Best Tiramisu Recipe Ingredients, (14 portions)
6 egg yolks
250g caster sugar
500g philadelphia cream cheese
500g mascarpone cheese
1 teaspoon pure vanilla extract
1 tablespoon brandy or grappa
700ml cream
48 savoiardi biscuits
600ml strong coffee
100ml chocolate liquor
2 tablespoons soft brown sugar
Method for making best Tiramisu recipe
You can start by making the coffee, which needs to be cooled. I use my espresso machine, but a Napoletana stove-top coffee maker or Vesuviana is also good. Once you have 600ml, add the brown sugar, chocolate liquor and cool.

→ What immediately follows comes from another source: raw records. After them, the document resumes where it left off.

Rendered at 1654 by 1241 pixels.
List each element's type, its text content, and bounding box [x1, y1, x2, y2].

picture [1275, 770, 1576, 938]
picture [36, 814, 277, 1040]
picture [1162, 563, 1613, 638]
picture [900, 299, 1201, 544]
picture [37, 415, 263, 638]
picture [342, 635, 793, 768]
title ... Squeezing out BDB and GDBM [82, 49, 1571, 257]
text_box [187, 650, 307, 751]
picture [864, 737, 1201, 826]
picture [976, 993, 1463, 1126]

Now make the cheese mixture by softening the Philadelphia, a microwave on low power for 3 minutes is good for this. While you are doing this, whisk the yolks and sugar until white. Add the Philadelphia, Mascarpone and keep whisking until smooth, add the vanilla, brandy and keep to one side. Whip the cream, in a separate bowl to a firm stage but taking care not to overwhip and add to the cheese mixture, mix and combine well with a spatula.
Now assemble the tiramisu by taking the savoiardi biscuits and dipping them in the coffee mixture, shaking off the excess and placing in the tray, move quickly when doing this and don't leave the biscuits in the coffee or they will disintergrate. Once you have done 1 layer, spread over half the cheese mixture and then repeat with the coffee soaked savoiardi biscuits and the rest of the cheese on top to finish. Cover and refrigerate over night.
To serve the Tiramisu
Take out of the fridge and bring to room temperature. Whip 200ml of cream to a similar consistency as before and spread on top, sprinkle with cocoa powder and serve.
That's all there is to my Tiramisu recipe, hope you enjoy it.